There is another discussion of McNemar's test, with extensions to contingency tables larger than 2x2, here.

---

Here is an R demo with your data:

mat = as.table(rbind(c(1157, 35), 
                     c( 220, 13) ))
colnames(mat) <- rownames(mat) <- c("No", "Yes")
names(dimnames(mat)) = c("Before", "After")
mat
margin.table(mat, 1)
margin.table(mat, 2)
sum(mat)

mcnemar.test(mat, correct=FALSE)
#  McNemar's Chi-squared test
# 
# data:  mat
# McNemar's chi-squared = 134.2157, df = 1, p-value < 2.2e-16
binom.test(c(220, 35), p=0.5)
#  Exact binomial test
# 
# data:  c(220, 35)
# number of successes = 220, number of trials = 255, p-value < 2.2e-16
# alternative hypothesis: true probability of success is not equal to 0.5
# 95 percent confidence interval:
#  0.8143138 0.9024996
# sample estimates:
# probability of success 
#              0.8627451 

If we didn't take the within-subjects nature of your data into account, we would have a slightly less powerful test of the equality of proportions:

prop.test(rbind(margin.table(mat, 1), margin.table(mat, 2)), correct=FALSE)
#  2-sample test for equality of proportions without continuity
#  correction
# 
# data:  rbind(margin.table(mat, 1), margin.table(mat, 2))
# X-squared = 135.1195, df = 1, p-value < 2.2e-16
# alternative hypothesis: two.sided
# 95 percent confidence interval:
#  0.1084598 0.1511894
# sample estimates:
#    prop 1    prop 2 
# 0.9663158 0.8364912 

That is, X-squared = 133.6627 instead of chi-squared = 134.2157. In this case, these differ very little, because you have a lot of data and only $13$ cases are overlapping as discussed above. (Another, and more important, problem here is that this counts your data twice, i.e., $N = 2850$, instead of $N = 1425$.)

---

Here are the answers to your concrete questions:

1. The correct analysis is McNemar's test (as discussed extensively above).

2. This version is trickier, and the phrasing "does higher proportions of one infections relate to higher proportions of Y" is ambiguous. There are two possible questions:

   • It is perfectly reasonable to want to know if the patients who get one of the infections tend to get the other, in which case you would use the chi-squared test of independence. This question is asking whether susceptibility to the two different infections is independent (perhaps because they are contracted via different physiological pathways) or not (perhaps they are contracted due to a generally weakened immune system).
   • It is also perfectly reasonable to what to know if the same proportion of patients tend to get both infections, in which case you would use McNemar's test. The question here is about whether the infections are equally virulent.
3. Since this is once again the same infection, of course they will be related. I gather that this version is not before and after a treatment, but just at some later point in time. Thus, you are asking if the background infection rates are changing organically, which is again a perfectly reasonable question. At any rate, the correct analysis is McNemar's test.
   Edit: It would seem I misinterpreted your third question, perhaps due to a typo. I now interpret it as two different infections at two separate timepoints. Under this interpretation, the chi-squared test would be appropriate.

Well, it seems I've made a hash of this. Let me try to explain this again, in a different way and we'll see if it might help clear things up.
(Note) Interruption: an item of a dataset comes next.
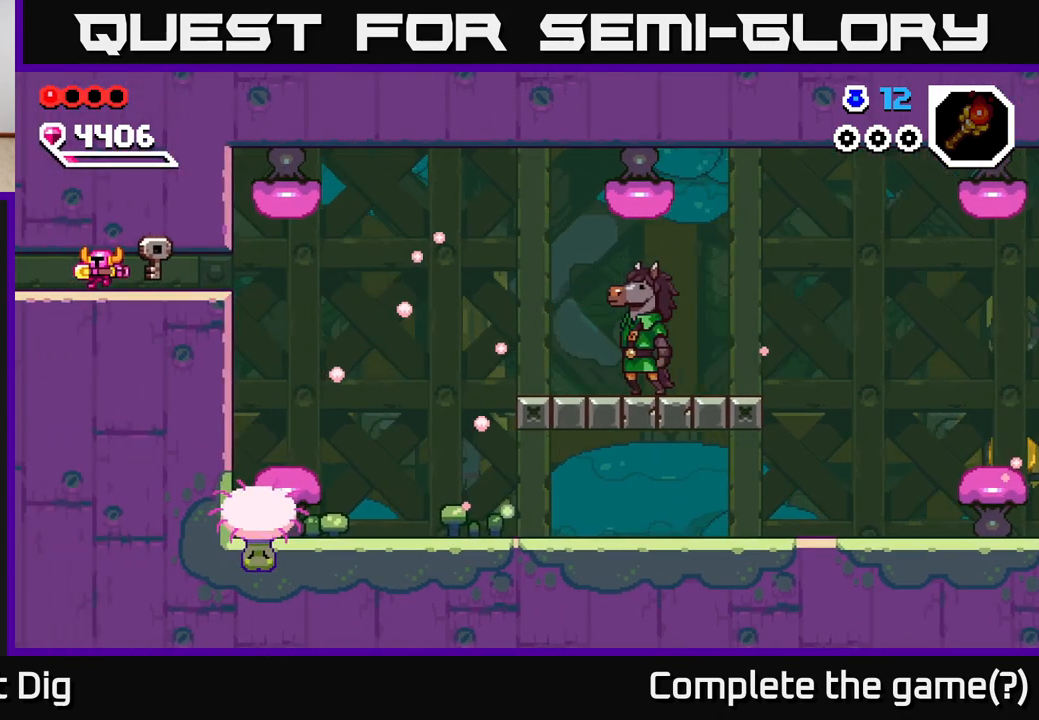
{"buttons": [], "left_stick": "left", "right_stick": "center", "events": [[233, "left_stick", "center"], [333, "left_stick", "left"]]}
The traditional way to explain McNemar's test vs. the chi-squared test is to ask if the data are "paired" and to recommend McNemar's test if the data are paired and the chi-squared test if the data are "unpaired". I have found that this leads to a lot of confusion (this thread being an example!). In place of this, I have found that it is most helpful to focus on the question you are trying to ask, and to use the test that matches your question. To make this more concrete, let's look at a made-up scenario:

You walk around a statistics conference and for each statistician you meet, you record whether they are from the US or the UK. You also record whether they have high blood pressure or normal blood pressure.

Here are the data:

mat = as.table(rbind(c(195,   5),
                     c(  5, 195) ))
colnames(mat)        = c("US", "UK")
rownames(mat)        = c("Hi", "Normal")
names(dimnames(mat)) = c("BP", "Nationality")
mat
#         Nationality
# BP        US  UK
#   Hi     195   5
#   Normal   5 195

At this point, it is important to figure out what question we want to ask of our data. There are three different questions we could ask here:

1. We might want to know if the categorical variables BP and Nationality are associated or independent;
2. We might wonder if high blood pressure is more common amongst US statisticians than it is amongst UK statisticians;

3. Finally, we might wonder if the proportion of statisticians with high blood pressure is equal to the proportion of US statisticians that we talked to. This refers to the marginal proportions of the table. These are not printed by default in R, but we can get them thusly (notice that, in this case, they are exactly the same):

   margin.table(mat, 1)/sum(mat)
   # BP
   #    Hi Normal 
   #   0.5    0.5 
   margin.table(mat, 2)/sum(mat)
   # Nationality
   #  US  UK 
   # 0.5 0.5 

As I said, the traditional approach, discussed in many textbooks, is to determine which test to use based on whether the data are "paired" or not. But this is very confusing, is this contingency table "paired"? If we compare the proportion with high blood pressure between US and UK statisticians, you are comparing two proportions (albeit of the same variable) measured on different sets of people. On the other hand, if you want to compare the proportion with high blood pressure to the proportion US, you are comparing two proportions (albeit of different variables) measured on the same set of people. These data are both "paired" and "unpaired" at the same time (albeit with respect to different aspects of the data). This leads to confusion. To try to avoid this confusion, I argue that you should think in terms of which question you are asking. Specifically, if you want to know:

1. If the variables are independent: use the chi-squared test.
2. If the proportion with high blood pressure differs by nationality: use the z-test for difference of proportions.
3. If the marginal proportions are the same: use McNemar's test.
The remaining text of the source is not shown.